[WIP] - Using assistant in AutomaticSpeechRecognitionPipeline with different encoder size
This PR aims at fixing issue #30611:
-
First: an error will be thrown if the assistant and main models encoders don't have the same size, and the assistant is loaded using
AutoModelForCausalLM. -
Second: This PR makes the pipeline work when using an assistant with a different encoder size (loaded with
AutoModelForCausalLM) than the main model:
When using AutomaticSpeechRecognitionPipeline, If we use an assistant with a different encoder size then the main model , the pipeline is broken and we get the following error message:
ValueError: Whisper expects the mel input features to be of length 3000, but found 1500. Make sure to pad the input mel features to 3000.
Explanation of the solution
When doing short form generation with the pipeline, input_features aren't passed to the generate method, which instead takes the output of the main model's encoder.
If the main model and the assistant don't share the same encoder, the encoder_output passed to generate cannot be used by the assistant for generation, and we get an error.
The solution here is to also pass the input_features to the generate method to be used by the assistant.
Who can review?
@sanchit-gandhi
The docs for this PR live here. All of your documentation changes will be reflected on that endpoint. The docs are available until 30 days after the last update.
Is there a test that confirms correctness after the fix? There's likely a relevant slow pipeline test that was either failing, or was not rigorous enough
Please have a look at #30726 for an alternative fix -- IMO, the root source of problems is the ASR pipeline doing a redundant operation, and not in generate :)
I hope you don't mind me crashing into the issue 🙌 (I only noticed this PR after opening #30726, when trying to link all related issues)

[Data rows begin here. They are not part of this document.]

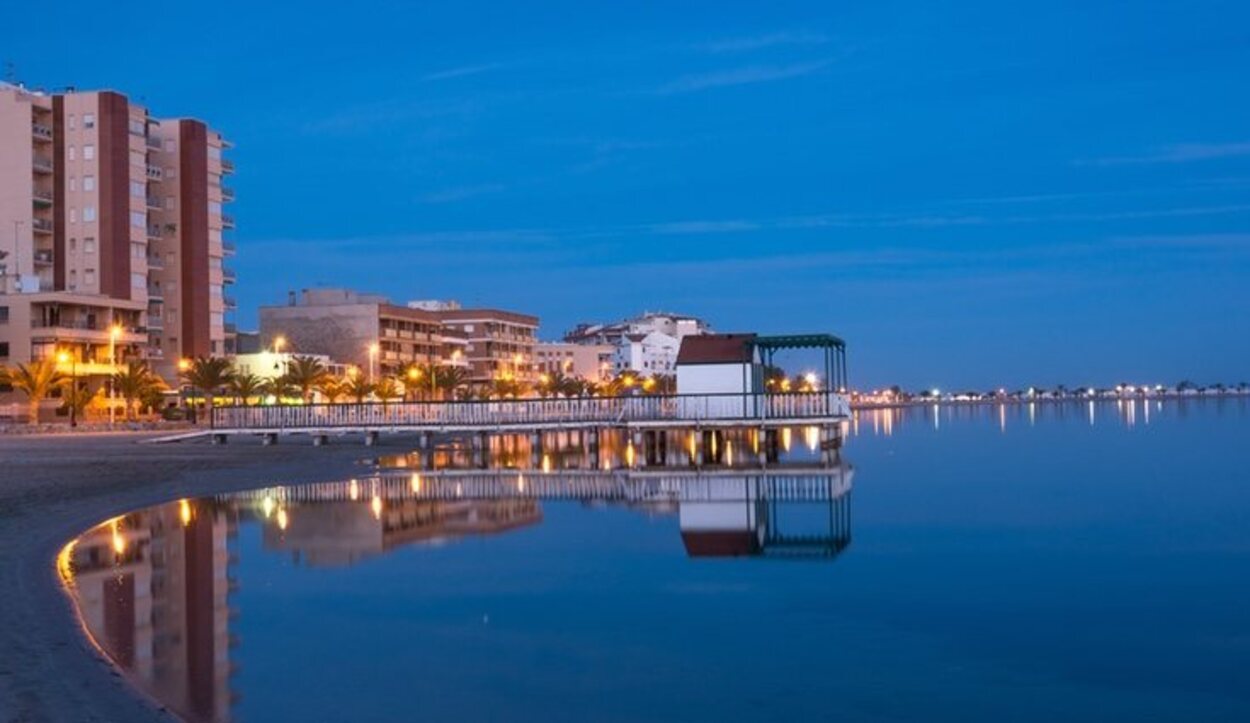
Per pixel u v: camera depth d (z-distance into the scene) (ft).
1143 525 117.29
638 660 59.77
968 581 83.51
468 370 582.76
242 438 283.79
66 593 72.64
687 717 50.19
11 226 389.39
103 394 380.17
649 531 112.16
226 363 387.96
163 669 56.59
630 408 222.07
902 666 58.85
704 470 196.13
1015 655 61.16
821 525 117.39
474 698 52.70
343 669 57.31
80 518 117.29
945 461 223.30
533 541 104.47
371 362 511.81
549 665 58.65
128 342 393.91
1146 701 52.90
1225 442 288.10
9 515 117.19
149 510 129.59
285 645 62.13
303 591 78.18
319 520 119.75
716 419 215.51
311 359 433.89
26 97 394.52
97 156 395.96
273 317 527.81
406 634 65.26
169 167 433.07
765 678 56.44
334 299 532.73
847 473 189.57
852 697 53.31
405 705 51.44
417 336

I think this PR is ready to be merged!
cc @amyeroberts @gante if you want to have a look ;)
Thanks @gante for the review :) @amyeroberts could you please merge this PR ?
@kamilakesbi It still needs a final core maintainer review and approval before merge (+ resolution of conflicts) :). I'll review now
hi @amyeroberts, I've added a slow test which pass :) I think quality checks fails are unrelated to this PR, and will be fixed by #30932.
Quick checklist before merge:
- [ ] Resolve all comment threads that have been addressed
- [ ] Fix the merge conflict in
automatic_speech_recognition.py - [ ] Rebase onto main to get the style fixes from #30932 (once the PR is merged)
- [ ] Ping me to get this merged!
Nice work @kamilakesbi!